This work considers the problem of estimating the distance between two covariance matrices directly from the data. Particularly, we are interested in the family of distances that can be expressed as sums of traces of functions that are separately applied to each covariance matrix. This family of distances is particularly useful as it takes into consideration the fact that covariance matrices lie in the Riemannian manifold of positive definite matrices, thereby including a variety of commonly used metrics, such as the Euclidean distance, Jeffreys' divergence, and the log-Euclidean distance. Moreover, a statistical analysis of the asymptotic behavior of this class of distance estimators has also been conducted. Specifically, we present a central limit theorem that establishes the asymptotic Gaussianity of these estimators and provides closed form expressions for the corresponding means and variances.
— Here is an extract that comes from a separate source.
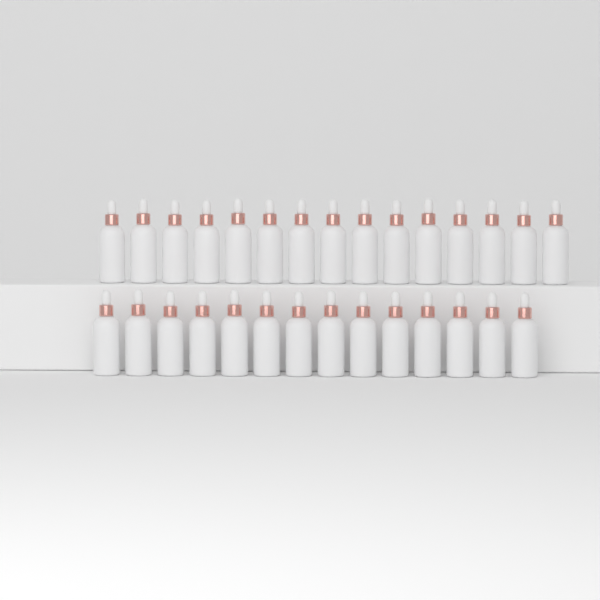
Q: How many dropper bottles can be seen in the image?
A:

Empirical evaluations demonstrate the superiority of our proposed consistent estimator over conventional plug-in estimators in multivariate analytical contexts. Additionally, the central limit theorem derived in this study provides a robust statistical framework to assess of accuracy of these estimators.
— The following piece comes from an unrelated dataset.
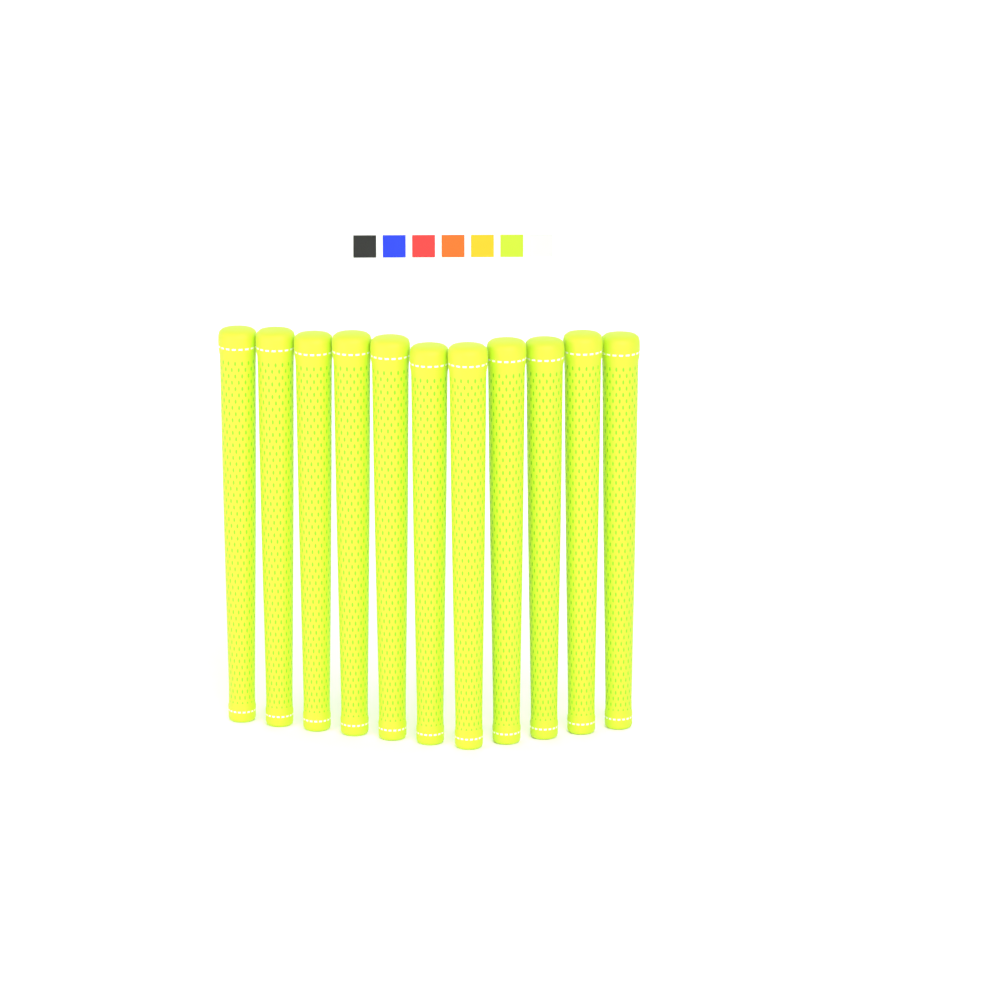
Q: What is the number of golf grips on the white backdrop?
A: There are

翻译：本研究探讨直接从数据估计两个协方差矩阵间距离的问题。特别地，我们关注可表示为分别作用于各协方差矩阵的函数迹之和的距离族。该距离族具有特殊价值，因为它考虑了协方差矩阵位于正定矩阵黎曼流形这一几何特性，从而涵盖了多种常用度量，如欧氏距离、Jeffreys散度及对数欧氏距离。此外，本文还对这类距离估计量的渐近性质进行了统计分析。具体而言，我们提出了一个中心极限定理，确立了这些估计量的渐近高斯性，并给出了相应均值与方差的闭合表达式。实证评估表明，在多变量分析场景中，我们提出的一致估计量优于传统的插件估计量。同时，本研究推导的中心极限定理为评估这些估计量的精度提供了稳健的统计框架。